[Camera metadata records]
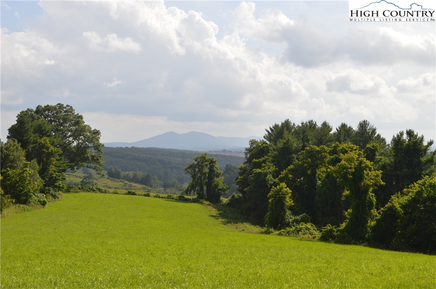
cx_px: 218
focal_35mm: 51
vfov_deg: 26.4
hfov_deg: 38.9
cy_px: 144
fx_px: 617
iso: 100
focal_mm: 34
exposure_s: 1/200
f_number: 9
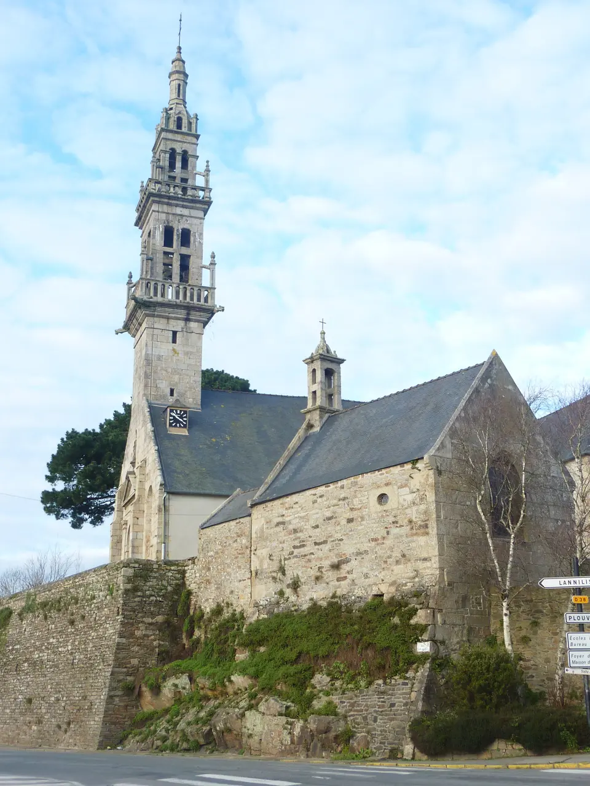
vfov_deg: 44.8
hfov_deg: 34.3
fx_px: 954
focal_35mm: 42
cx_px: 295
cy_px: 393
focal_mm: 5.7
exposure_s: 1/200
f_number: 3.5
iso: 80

• WHAT IS REQUIRED: Write out exactly the lines of the entries above that run from the line containing "focal_35mm: 42" through the last line, including both.

• YOUR RESPONSE:
focal_35mm: 42
cx_px: 295
cy_px: 393
focal_mm: 5.7
exposure_s: 1/200
f_number: 3.5
iso: 80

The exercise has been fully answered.